Interesting debate, indeed. In my opinion, it boils down to what to do about the ’second home’ use of crofts, leaving them unused for much of the year. On balance, I would come out with the Crofters Commission, knowing the history of the crofting movement to a certain extent. The people who went to jail in the 1880s did so to ensure that they and their descendants could work the land, without fear of summary eviction. Particularly in Melness, not far from Strathnaver where hundreds were cruelly driven off their lands in the 1810s, having this right misused rankles.

I also posted this comment on the Wall of the The West Harris Trust, where I happen to know plenty of second home lie empty a lot of the year, I would call for a debate to determine which, of the 21st century uses of a croft, is appropriate. Is using only the improvement (house) appropriate or sufficient? People who own a croft, like the person in the Telegraph article, very likely do not realise the responsibilities they take on. It’s not just a house in a pretty area. It’s a way of life. 

What I think is a more serious abuse of the crofting system is feuing off of parcels of land from a croft. The Taynuilt incident (where someone splintered his croft into a dozen feus for house building) was a very bad case of misuse of croftland.
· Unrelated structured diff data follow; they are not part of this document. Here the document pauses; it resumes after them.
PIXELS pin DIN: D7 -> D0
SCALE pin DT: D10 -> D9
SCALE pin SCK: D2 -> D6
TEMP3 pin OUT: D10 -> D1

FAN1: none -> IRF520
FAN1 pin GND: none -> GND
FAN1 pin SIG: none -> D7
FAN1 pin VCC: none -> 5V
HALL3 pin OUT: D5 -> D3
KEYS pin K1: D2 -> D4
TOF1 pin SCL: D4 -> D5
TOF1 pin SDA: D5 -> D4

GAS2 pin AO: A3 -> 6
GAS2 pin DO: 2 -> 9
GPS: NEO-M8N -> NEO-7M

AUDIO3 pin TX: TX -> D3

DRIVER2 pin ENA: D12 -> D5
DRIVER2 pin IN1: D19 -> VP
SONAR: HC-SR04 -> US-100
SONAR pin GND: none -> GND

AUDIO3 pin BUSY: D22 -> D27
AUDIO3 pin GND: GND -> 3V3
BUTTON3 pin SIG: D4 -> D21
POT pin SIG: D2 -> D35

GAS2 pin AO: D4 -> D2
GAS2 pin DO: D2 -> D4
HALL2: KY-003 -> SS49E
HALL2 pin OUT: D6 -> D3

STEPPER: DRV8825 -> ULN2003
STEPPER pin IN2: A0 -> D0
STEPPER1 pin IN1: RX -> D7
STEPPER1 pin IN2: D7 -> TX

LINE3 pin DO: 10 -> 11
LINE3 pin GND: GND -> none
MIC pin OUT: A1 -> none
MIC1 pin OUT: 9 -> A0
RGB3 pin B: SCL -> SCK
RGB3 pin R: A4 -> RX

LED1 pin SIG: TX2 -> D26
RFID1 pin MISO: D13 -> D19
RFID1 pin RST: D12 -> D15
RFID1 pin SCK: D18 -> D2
In Lewis, where I am based, I have seen many such instances, which can turn a crofting township into a housing estate. Feuing off, in my humble opinion, should be banned.

Monday, 12 November 2012

Lewis War Memorial

Memorial garden, Lewis War Memorial
Twenty-three plaques
More than fiteen hundred names
Standing in a circle
Below a prominent tower

Looking out over the town
Over the Minch
which they all had to cross
but never to return

Looking out over the island
At the villages near and far
From where they flocked
Eagerly but with hidden trepidation

In a circle near the top
their names are remembered
Parish by parish
In each World War

On land, in France or Mesopotamia
Out at sea, in the Atlantic or in the Mediterranean
In the skies over Britain and Europe
or even further from home

But closest to home
Within view of the tower now
The two hundred who drowned
at Holm Point, as 1919 started

Twenty-three plaques
More than fifteen hundred names
Remembered by theirs
Remembered by us all

Tuesday, 6 November 2012


The islanders of Scalpay have today voted to take their island into community ownership, after owner Fred Taylor offered it to them free of charge. The community has also voted to do so under the umbrella of the (adjacent) North Harris Trust.

Community ownership has herewith been extended to another part of the Western Isles, large areas of which are now managed by community trusts. The largest, in terms of area, is Storas Uist, which encompasses swathes of Benbecula, South Uist and Eriskay. Parts of Harris (West and North) are under community ownership, and moves are afoot to also take the Bays area into community ownership.

How the Scalpachs, who up to now did not really regard themselves as Hearachs, will work under NHT is as yet not clear.

The votes cast were: For 197, against 8, turnout 78.2%. For N Harris involvement 110, against 96.

Friday, 2 November 2012


On 1 November, SSE published a statement that the interconnector will be rather more expensive (at least £775m) and delayed by at least 12 months. I need not remind regular readers that the interconnector (a high-voltage subsea cable with attendant infrastructure in the Isle of Lewis) is crucial for the many proposed renewable energy projects in the island. Neither need I remind readers of my serious misgivings regards some of aforementioned renewable energy projects.

The local MSP has expressed his concern over this development, stating that the delay is likely to lead to a further spiralling of costs. Furthermore, the delay will also (naturally) delay the renewable energy projects. These are being hailed as essential for the economic development of these islands, something I somehow take the liberty to doubt. I am certainly not going to swallow the possible assertion that all those windfarms would serve to reverse the multi-million pound cuts that have been proposed by Comhairle nan Eilean Siar.
I am the last person to wish to stifle economic development in these islands, something that is badly needed. But windfarms are not the solution; the vast majority of profits do not end up locally, and they do not offer long-term employment.

Rather than having a single focus, perhaps different avenues for long-term employment and investment should be actively explored.